The journal Science has devoted a special issue to puzzling out the Earth’s energy problem. Among the articles, foretelling the prospects of moving solar electricity from Africa to Europe, the downer that cellulosic ethanol has become, and the possibility of a nuclear renaissance, is a large chart that compares various energy sources in the way they consume other natural resources.
The surprising thing about the chart is that coal and oil don’t come out looking so bad. There’s a reason why these dense forms of energy fueled the Industrial RevolutionÂ (if only they didn’t spew so much CO2).
It’s not like we’re lacking in energy on Earth. The sun emits enough power (101,000 terawatts) to keep the world’s lights on 6,700 times over. That’s remarkable. Harnessing it, however, drinks up some 3.2 liters of water per kilowatt hour when it comes to solar thermal technologies (photovoltaic needs no water). Compare that to coal, which consumes 1.9 liters/kwh and oil, which takes about 1.6.
Since fresh water shortage is another crisis of the future, tying our energy needs to water needs seems like a bad idea.

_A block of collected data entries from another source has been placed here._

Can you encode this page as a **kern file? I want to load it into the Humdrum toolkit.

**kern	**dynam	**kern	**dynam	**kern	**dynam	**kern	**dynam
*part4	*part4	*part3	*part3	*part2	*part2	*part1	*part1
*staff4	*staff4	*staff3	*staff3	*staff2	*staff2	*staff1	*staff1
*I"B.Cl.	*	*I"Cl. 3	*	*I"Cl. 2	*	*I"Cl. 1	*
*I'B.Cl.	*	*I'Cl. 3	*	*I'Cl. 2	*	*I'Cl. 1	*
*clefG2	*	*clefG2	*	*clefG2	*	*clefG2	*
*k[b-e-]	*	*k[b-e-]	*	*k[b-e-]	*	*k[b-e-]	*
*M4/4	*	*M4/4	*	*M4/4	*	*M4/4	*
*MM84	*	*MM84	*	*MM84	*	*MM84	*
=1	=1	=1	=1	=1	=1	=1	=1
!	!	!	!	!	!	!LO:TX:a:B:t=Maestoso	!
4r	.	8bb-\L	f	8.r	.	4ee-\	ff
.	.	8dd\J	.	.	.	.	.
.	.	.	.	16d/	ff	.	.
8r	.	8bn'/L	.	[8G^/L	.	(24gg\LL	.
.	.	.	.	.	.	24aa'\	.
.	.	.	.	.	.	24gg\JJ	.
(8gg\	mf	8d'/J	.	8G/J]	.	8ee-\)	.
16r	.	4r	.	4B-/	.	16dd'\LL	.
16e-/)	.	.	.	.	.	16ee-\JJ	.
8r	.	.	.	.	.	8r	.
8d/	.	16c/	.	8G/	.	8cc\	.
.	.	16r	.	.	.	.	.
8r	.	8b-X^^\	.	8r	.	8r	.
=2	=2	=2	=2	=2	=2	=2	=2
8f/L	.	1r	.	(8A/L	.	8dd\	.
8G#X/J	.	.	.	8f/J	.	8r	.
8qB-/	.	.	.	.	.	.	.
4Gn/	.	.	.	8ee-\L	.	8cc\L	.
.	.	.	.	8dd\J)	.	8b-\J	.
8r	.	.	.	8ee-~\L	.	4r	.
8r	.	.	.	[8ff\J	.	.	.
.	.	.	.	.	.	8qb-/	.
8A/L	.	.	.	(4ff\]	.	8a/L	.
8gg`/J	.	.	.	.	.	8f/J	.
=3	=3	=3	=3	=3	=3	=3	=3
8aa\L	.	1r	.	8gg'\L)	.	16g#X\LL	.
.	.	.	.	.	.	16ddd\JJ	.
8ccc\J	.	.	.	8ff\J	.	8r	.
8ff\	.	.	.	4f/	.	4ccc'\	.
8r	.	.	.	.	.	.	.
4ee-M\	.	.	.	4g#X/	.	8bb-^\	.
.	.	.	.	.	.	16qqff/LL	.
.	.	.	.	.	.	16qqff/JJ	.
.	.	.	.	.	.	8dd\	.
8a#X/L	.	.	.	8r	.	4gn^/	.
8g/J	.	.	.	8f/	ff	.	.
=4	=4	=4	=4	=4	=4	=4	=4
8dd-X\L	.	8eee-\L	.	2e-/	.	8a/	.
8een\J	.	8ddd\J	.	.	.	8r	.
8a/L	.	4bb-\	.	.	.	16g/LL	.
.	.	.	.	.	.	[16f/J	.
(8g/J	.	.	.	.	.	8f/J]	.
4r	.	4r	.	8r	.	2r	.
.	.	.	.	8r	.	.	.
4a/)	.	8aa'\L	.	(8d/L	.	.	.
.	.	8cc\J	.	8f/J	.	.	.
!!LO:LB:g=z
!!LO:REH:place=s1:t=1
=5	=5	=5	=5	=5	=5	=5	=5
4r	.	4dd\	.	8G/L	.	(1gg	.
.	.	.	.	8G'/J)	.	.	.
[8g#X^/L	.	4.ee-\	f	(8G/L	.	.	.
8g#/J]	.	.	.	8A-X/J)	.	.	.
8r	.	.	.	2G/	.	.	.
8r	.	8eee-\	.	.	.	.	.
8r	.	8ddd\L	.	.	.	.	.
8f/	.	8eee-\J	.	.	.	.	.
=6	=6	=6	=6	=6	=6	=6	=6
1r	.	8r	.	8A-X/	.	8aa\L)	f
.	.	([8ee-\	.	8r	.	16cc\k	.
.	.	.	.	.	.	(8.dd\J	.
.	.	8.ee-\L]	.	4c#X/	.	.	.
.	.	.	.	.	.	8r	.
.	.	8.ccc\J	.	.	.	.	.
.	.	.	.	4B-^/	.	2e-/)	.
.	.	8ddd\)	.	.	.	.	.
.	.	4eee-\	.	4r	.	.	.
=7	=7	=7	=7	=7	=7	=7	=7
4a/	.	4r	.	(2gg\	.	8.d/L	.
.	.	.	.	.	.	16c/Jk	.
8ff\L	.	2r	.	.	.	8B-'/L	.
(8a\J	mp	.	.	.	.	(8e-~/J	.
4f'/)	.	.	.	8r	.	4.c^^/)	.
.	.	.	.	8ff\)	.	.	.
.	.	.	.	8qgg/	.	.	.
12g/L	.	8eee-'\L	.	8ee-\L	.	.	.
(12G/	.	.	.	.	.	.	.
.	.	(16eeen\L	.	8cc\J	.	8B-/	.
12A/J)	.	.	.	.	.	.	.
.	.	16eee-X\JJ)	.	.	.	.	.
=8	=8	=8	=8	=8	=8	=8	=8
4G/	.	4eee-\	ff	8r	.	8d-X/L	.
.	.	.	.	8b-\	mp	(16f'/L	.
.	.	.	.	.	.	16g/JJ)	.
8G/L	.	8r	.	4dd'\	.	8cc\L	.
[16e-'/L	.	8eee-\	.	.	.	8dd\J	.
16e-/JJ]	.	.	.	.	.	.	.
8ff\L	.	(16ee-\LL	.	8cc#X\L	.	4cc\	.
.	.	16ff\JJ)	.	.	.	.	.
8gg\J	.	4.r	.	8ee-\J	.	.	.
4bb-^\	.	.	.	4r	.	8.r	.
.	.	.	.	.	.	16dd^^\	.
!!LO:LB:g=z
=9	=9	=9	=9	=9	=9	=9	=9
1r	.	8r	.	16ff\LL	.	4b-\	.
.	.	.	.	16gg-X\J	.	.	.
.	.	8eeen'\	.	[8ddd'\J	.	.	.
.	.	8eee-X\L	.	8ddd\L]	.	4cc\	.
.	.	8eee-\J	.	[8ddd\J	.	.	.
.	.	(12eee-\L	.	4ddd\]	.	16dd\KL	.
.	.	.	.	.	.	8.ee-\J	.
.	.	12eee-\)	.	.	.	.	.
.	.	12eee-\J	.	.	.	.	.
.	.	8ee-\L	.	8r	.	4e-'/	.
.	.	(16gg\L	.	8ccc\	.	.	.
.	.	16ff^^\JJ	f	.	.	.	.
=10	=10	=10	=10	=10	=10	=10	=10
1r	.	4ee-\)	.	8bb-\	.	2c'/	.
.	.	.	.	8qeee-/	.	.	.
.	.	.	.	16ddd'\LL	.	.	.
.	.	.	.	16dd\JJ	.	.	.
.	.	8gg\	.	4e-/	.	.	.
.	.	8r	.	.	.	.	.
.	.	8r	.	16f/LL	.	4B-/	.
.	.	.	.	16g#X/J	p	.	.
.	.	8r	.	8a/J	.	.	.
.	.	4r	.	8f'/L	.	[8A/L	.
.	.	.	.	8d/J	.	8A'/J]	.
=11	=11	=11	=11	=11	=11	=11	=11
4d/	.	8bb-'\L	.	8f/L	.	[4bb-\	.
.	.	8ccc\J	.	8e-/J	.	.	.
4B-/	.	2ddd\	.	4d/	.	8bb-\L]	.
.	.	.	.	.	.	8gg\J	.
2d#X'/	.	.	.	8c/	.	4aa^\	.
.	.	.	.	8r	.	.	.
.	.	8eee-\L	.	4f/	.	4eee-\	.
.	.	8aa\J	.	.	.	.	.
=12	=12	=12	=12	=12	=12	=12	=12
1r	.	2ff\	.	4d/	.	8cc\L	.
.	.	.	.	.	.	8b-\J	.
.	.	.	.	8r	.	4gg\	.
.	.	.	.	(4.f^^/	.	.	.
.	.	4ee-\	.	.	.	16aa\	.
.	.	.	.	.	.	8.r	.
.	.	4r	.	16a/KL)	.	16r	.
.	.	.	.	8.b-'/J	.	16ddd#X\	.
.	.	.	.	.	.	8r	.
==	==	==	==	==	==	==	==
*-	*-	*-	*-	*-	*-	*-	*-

Land we seem to have more of, but does it make sense to power cities off renewable streams of energy that take more land than the cities themselves?
That’s the case with San Jose, according to the chart. If the California town was entirely powered off wind, the wind farm would have to be 53,000 hectares. San Jose itself is 46,000 hectares. Coal would need only 3,800 hectares to power San Jose, while natural gas would take 290. A shocking amount is needed for biomass, which would chew up some 270,000 hectares, some five times the size of San Jose.
So what’s the solution to our energy needs in a world of finite resources? Adrian Cho, who wrote the article, points out that experts believe there’s no single solution, but rather a myriad of technologies needed. Just consuming less energy helps a lot, too. Energy efficiency is the unsung hero of meeting the world’s energy demands.
Part of the takeaway for me is that there’s no such thing as “free energy.” It all has a cost – in carbon, in water, and in land use — that makes our decisions more like balancing a checkbook. If we go into debt with one cost, there will surely be pack back later.